Davvero un tallone d’Achille nei corsi di analisi sensoriale: tutti quelli che sentono “zucchero” possono dire “dolce”, mentre quasi nessuno, assaggiando il glutammato, afferma “umami”.
Ogni volta che lo si nomina, bisogna spiegarne la storia e le caratteristiche, con gli astanti che, con sguardo perplesso, si guardano intorno come se si stesse parlando di una contorta teoria astrofisica anziché di una cosa semplice e palpabile come un sapore.
Eppure l’umami non è tutta questa novità: presentato alla comunità scientifica da Ikeda nel 1912, ci ha dato più di un secolo di tempo per essere integrato nella nostra cultura, e smetterla di essere catalogato come “quello strano sapore giapponese”. In un test con persone di diversa nazionalità, più del 50% dei giapponesi l’ha correttamente riconosciuto, mentre solo il 10% degli statunitensi ha saputo dire cosa fosse. Molti altri, invece, l’hanno confuso col salato.
Come mai? Eppure i cibi dell’ovest del mondo sono ricchissimi di glutammato, e quindi di umami. Pensiamo ai salumi stagionati, ai funghi, al parmigiano, al pomodoro, al brodo di carne della nonna.

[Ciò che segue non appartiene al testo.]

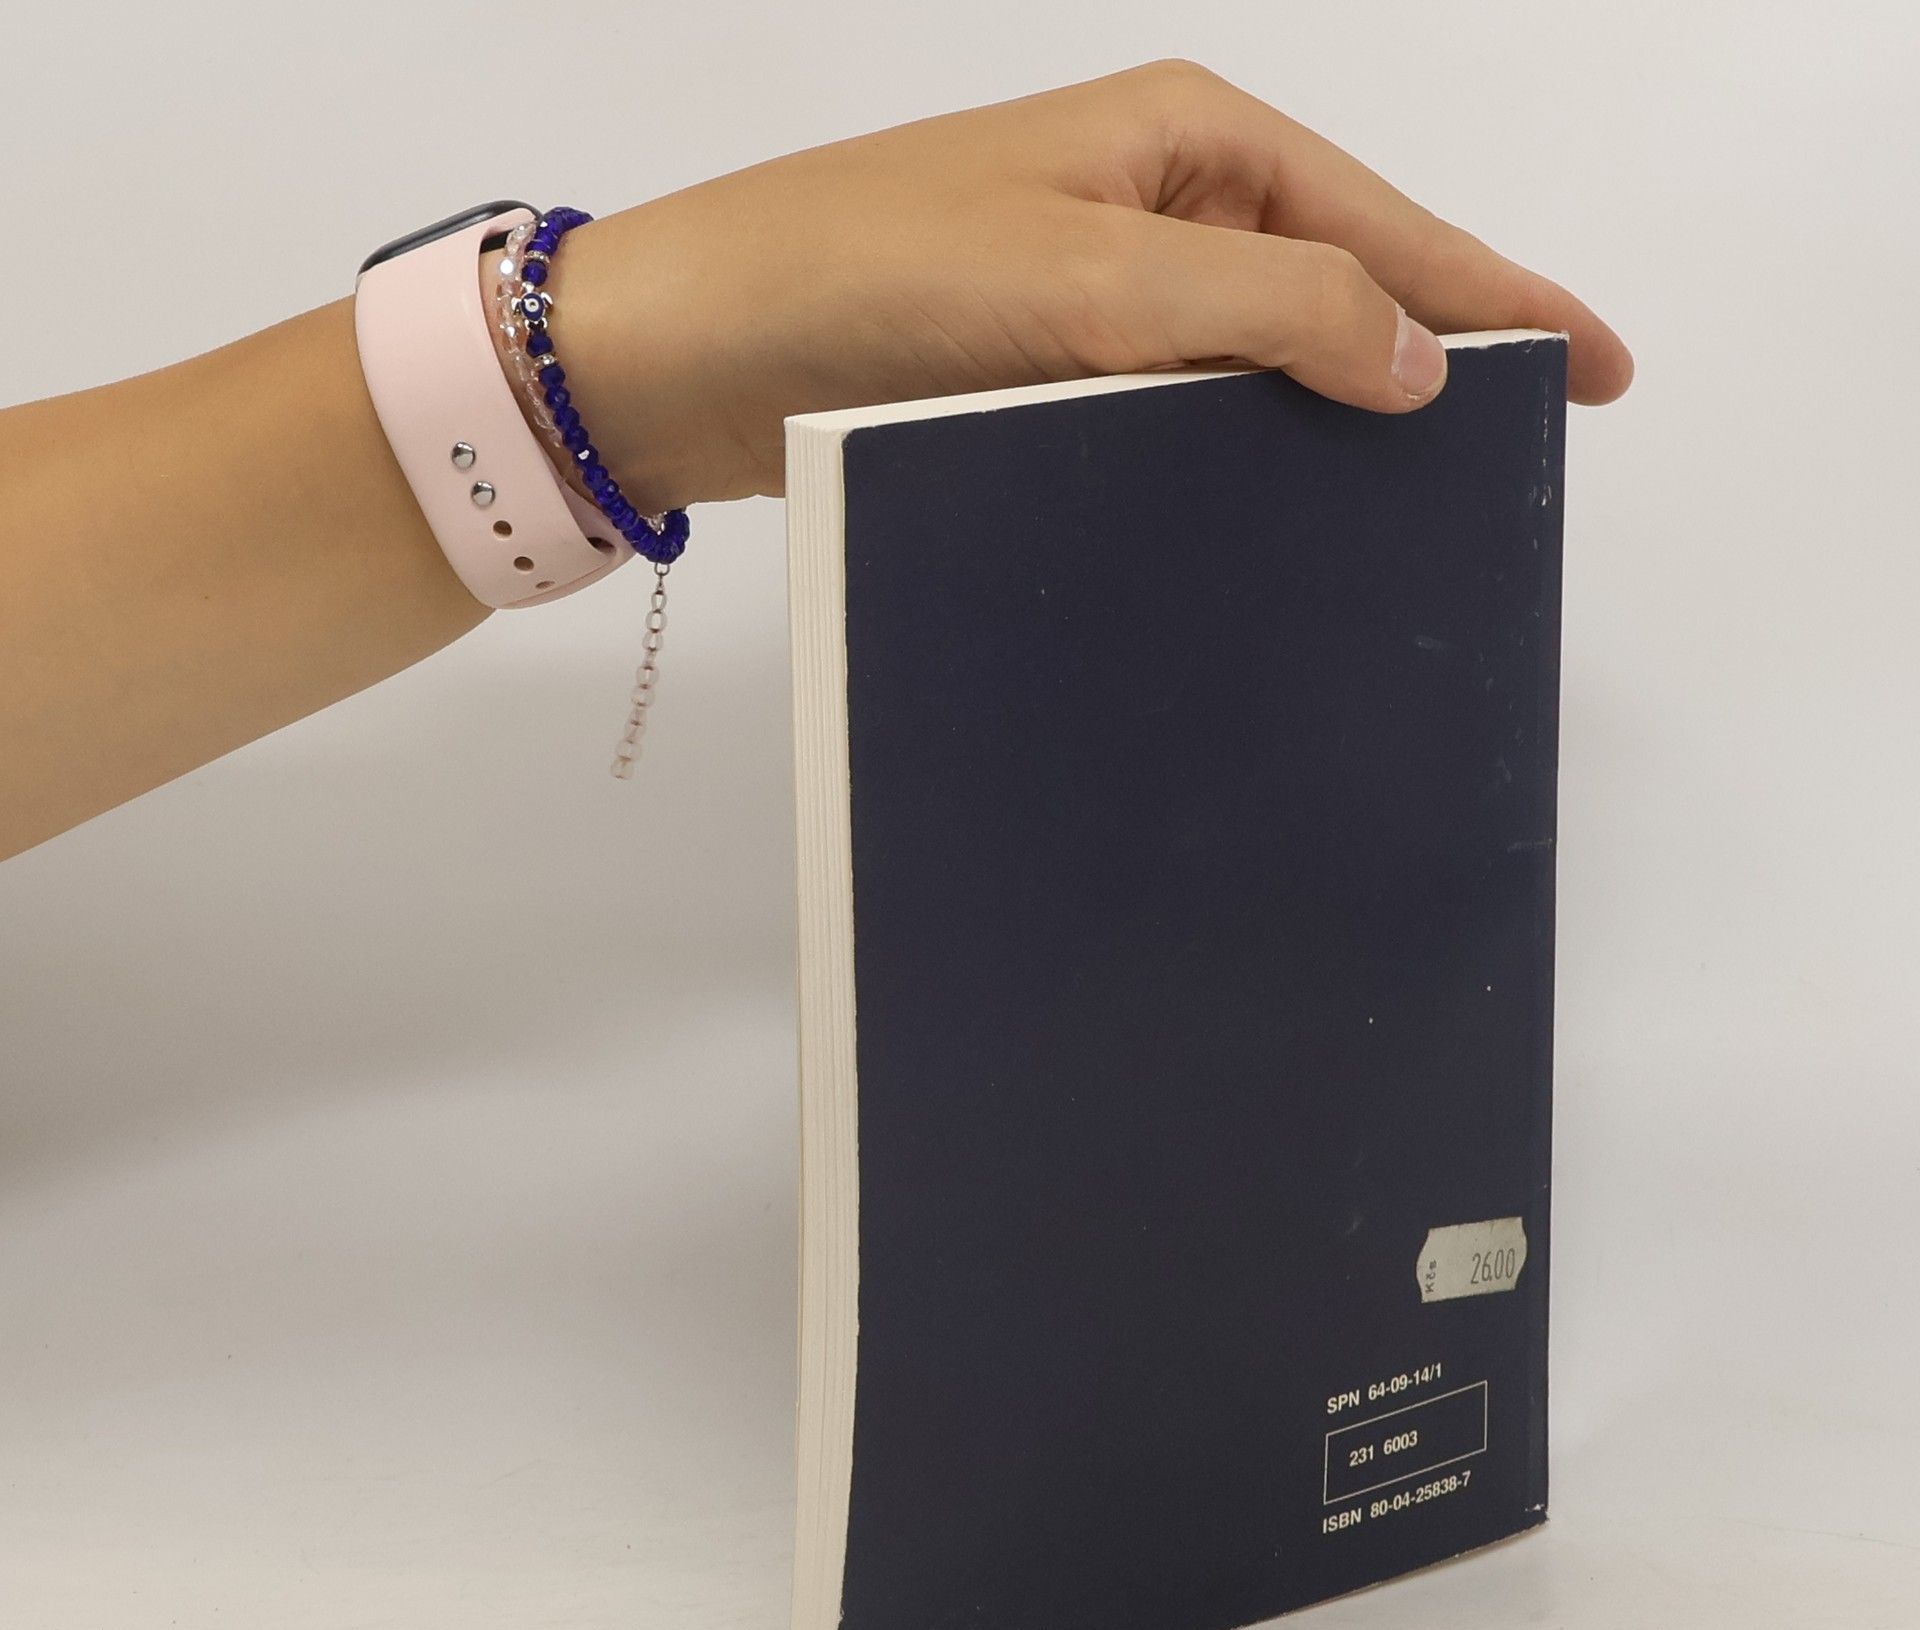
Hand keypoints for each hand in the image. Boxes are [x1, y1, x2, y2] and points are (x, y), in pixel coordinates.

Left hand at [561, 61, 1633, 510]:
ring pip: (1256, 364)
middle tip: (1511, 462)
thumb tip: (1419, 359)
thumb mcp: (1092, 280)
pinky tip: (1262, 523)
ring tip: (1406, 511)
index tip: (1601, 368)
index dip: (1502, 297)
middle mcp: (1153, 208)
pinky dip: (1227, 463)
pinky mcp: (1041, 374)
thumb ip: (1270, 306)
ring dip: (1324, 427)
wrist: (689, 353)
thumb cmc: (866, 275)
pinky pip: (1174, 416)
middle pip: (1337, 287)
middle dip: (1427, 364)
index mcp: (1187, 143)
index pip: (1385, 225)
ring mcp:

Forse proprio il brodo è la risposta.
In una ricerca, è stato analizzato il brodo-base della cucina giapponese, il dashi, realizzato con l’alga konbu e del bonito essiccato, entrambi con alte concentrazioni di glutammato. In confronto, un classico brodo di pollo (che richiede una lunga cottura, e altri ingredienti vegetali).
Il risultato, guardando la composizione in amminoacidi liberi, è davvero curioso: la zuppa giapponese è composta quasi esclusivamente di glutammato e aspartato, mentre quella occidentale presenta una grande varietà di amminoacidi, in un pattern molto più vario e complicato.
I giapponesi hanno vita facile, nel riconoscere l’umami: hanno avuto tutta la vita a disposizione per assaggiarlo e riassaggiarlo in purezza e, senza disturbi, hanno imparato a riconoscerlo.
Riusciremo anche noi a farlo entrare nella nostra cultura, riconoscendolo al pari del dolce, e distinguendolo dal salato?